Given China's better-than-expected economic performance, both Morgan Stanley and Goldman Sachs have raised their outlook for China's economic growth this year.
Morgan Stanley has revised China's 2024 real GDP growth forecast from 4.2 percent to 4.8 percent. Goldman Sachs raised its forecast to 5 percent from 4.8 percent.
Erik Berglof, chief economist of the Asian Infrastructure Investment Bank, said: "China has been and will remain an important contributor to global growth in the foreseeable future. There is huge potential in the Chinese economy. China graduates around 1.5 million engineers every year. There's a lot of potential for technological development, more productivity and more economic growth."
But there are challenges as well, as the broader economy is still facing pressures, including uncertainty in the private sector and weakness in the property sector, which may continue to drag down growth in the short term, he said.
"What China needs to do is exactly what is being announced," he said. "China needs to create clear conditions and rules on how the private sector can contribute. It needs to focus on innovation, and try to bring new ideas and new ways of organizing things. All that is part of China's contribution to the global economy."
A meeting of the Political Bureau of the Communist Party of China Central Committee in April said the country will make moves to actively expand domestic demand, advance large-scale equipment renewal and trade-in of consumer goods and introduce more consumption scenarios and promote people-centered new urbanization. The meeting also called for research on policies and measures to reduce housing inventory and improve the quality of newly added housing.
Xiong Yuan, chief economist at Guosheng Securities, said the key meeting mainly focused on deepening reforms, implementing existing policies, boosting domestic demand and stabilizing the property sector, which will significantly increase market sentiment and stabilize expectations.

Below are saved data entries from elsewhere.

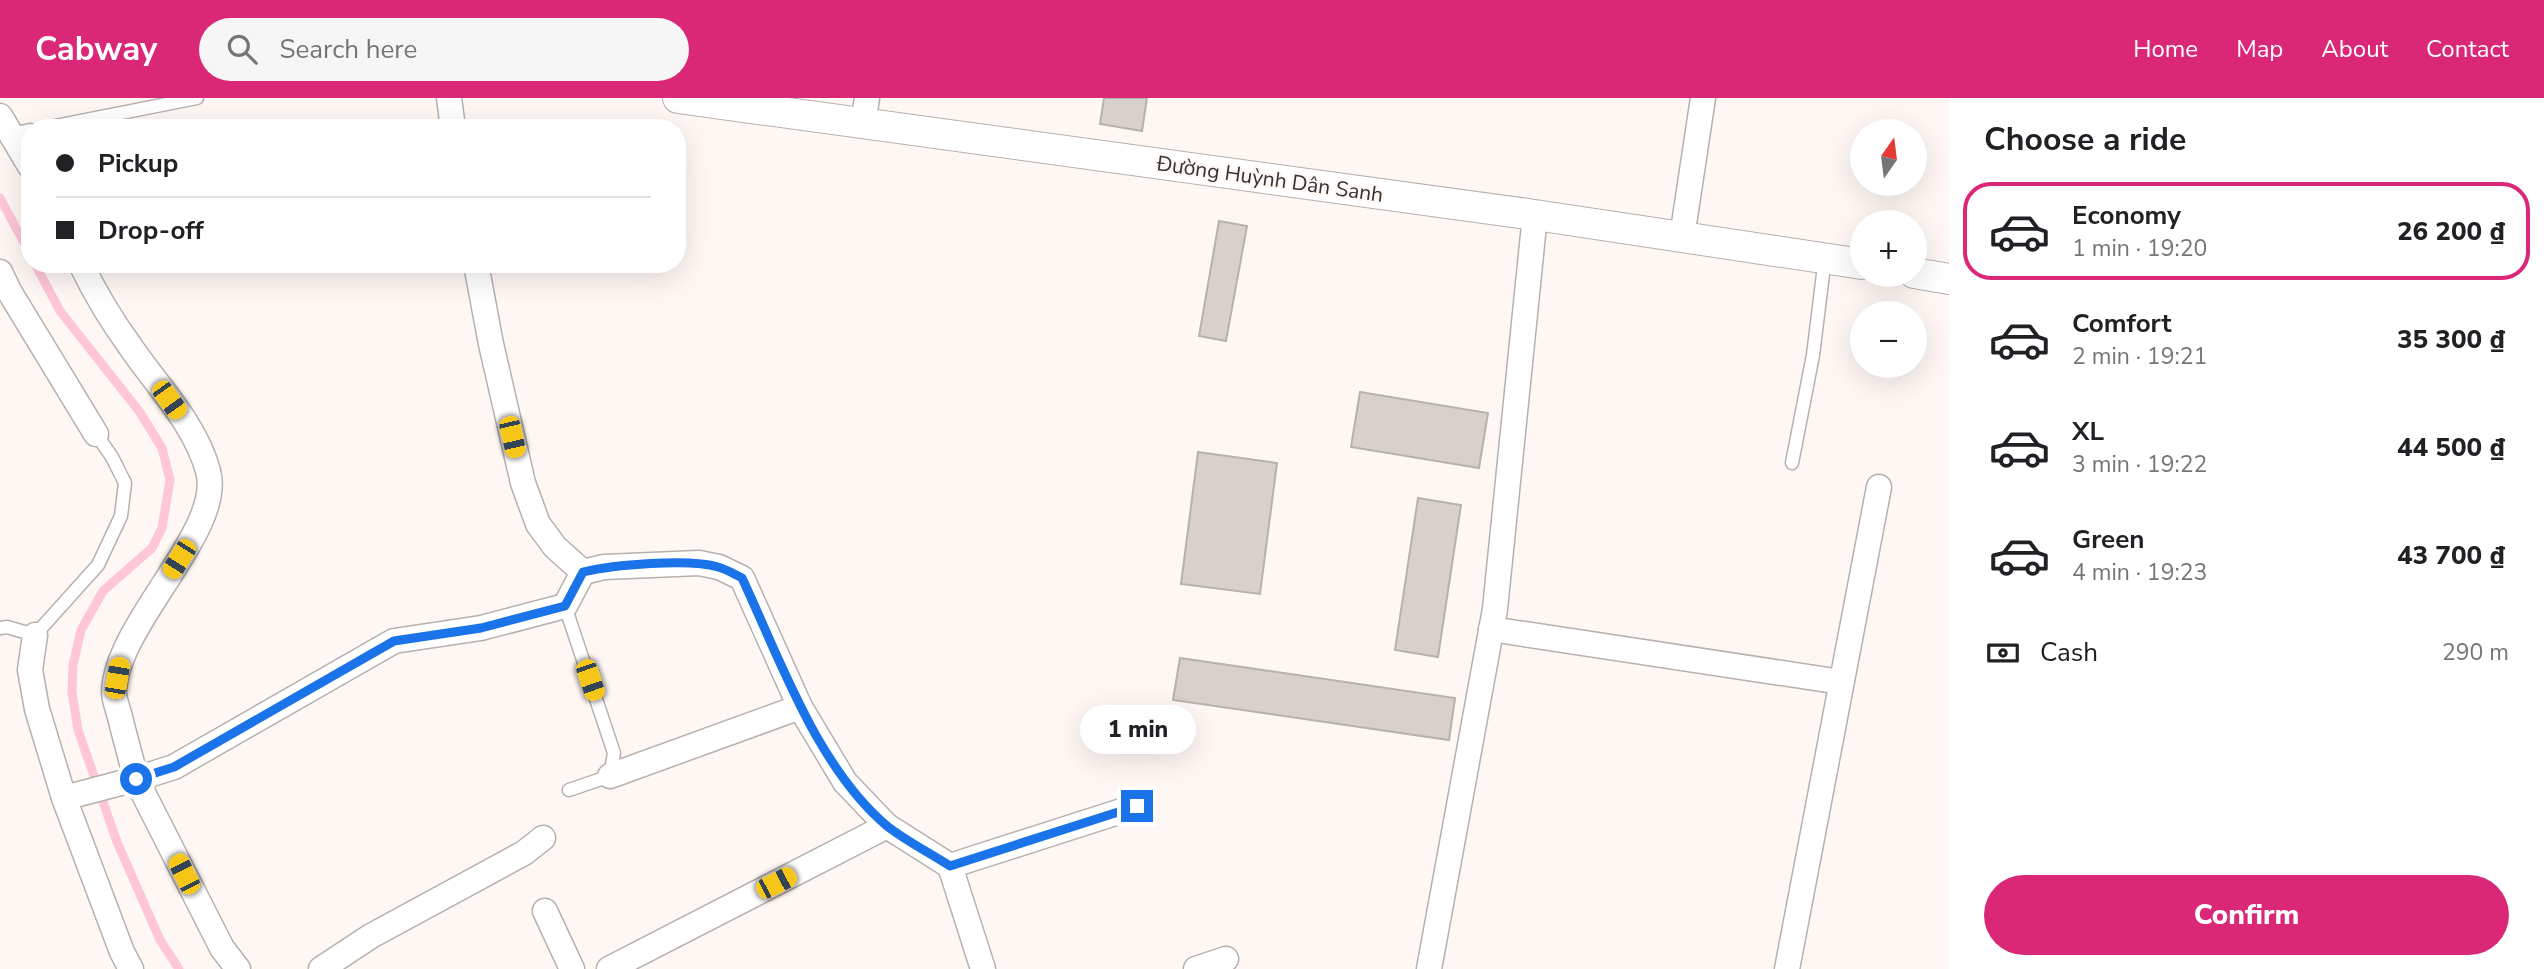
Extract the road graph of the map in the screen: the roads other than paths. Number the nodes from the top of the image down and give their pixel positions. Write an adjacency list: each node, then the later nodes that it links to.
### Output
1 (197, 98): 7 (lane)
2 (449, 98): 8 (street)
3 (678, 98): 5 (street, Đường Huỳnh Dân Sanh)
4 (1703, 98): 12 (street)
5 (751, 103): 6 (street, Đường Huỳnh Dân Sanh)
6 (865, 111): 11 (street, Đường Huỳnh Dân Sanh)
7 (91, 119)
8 (452, 119)
9 (10, 129): 10 (street)
10 (21, 149)
11 (1535, 215): 12 (street, Đường Huỳnh Dân Sanh); 26 (street)
12 (1682, 237): 13 (street, Đường Huỳnh Dân Sanh)
13 (1825, 258): 14 (street, Đường Huỳnh Dân Sanh); 21 (lane)
14 (1850, 262)
15 (0, 272): 20 (street)
16 (86, 273): 31 (street)
17 (478, 273): 23 (street)
18 (1927, 275): 19 (street)
19 (1949, 279)
20 (96, 434): 27 (lane)
21 (1792, 463)
22 (1879, 487): 28 (street)
23 (583, 572): 24 (street); 29 (street)
24 (565, 606): 30 (lane); 31 (street)
25 (0, 628): 27 (lane)
26 (1491, 629): 28 (street); 47 (street)
27 (35, 635): 33 (street)
28 (1841, 682): 48 (street)
29 (800, 707): 30 (street); 35 (street)
30 (610, 776): 32 (lane)
31 (136, 779): 33 (street); 41 (street)
32 (569, 790)
33 (64, 798): 40 (street)
34 (1137, 806): 37 (street)
35 (887, 826): 37 (street); 44 (street)
36 (543, 838): 42 (street)
37 (950, 866): 45 (street)
38 (545, 911): 43 (street)
39 (1226, 960): 46 (street)
40 (131, 969)
41 (237, 969)
42 (320, 969)
43 (572, 969)
44 (609, 969)
45 (983, 969)
46 (1196, 969)
47 (1429, 969)
48 (1787, 969)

"China's proactive fiscal policy will stay front-loaded. The country will issue ultra-long-term special treasury bonds as soon as possible, and speed up the issuance of local government special bonds," he said. "On the property front, potential moves may include central funding to support reducing housing inventory and further property policy easing in first-tier cities like Beijing and Shanghai."
Lu Ting, chief China economist at Nomura, said potential risks in the property sector will remain the major challenge facing China's broader economy. "We need to take more measures to tackle the property woes, including further proper easing in first-tier cities and some second-tier cities as well as more steps to ensure delivery of presold homes."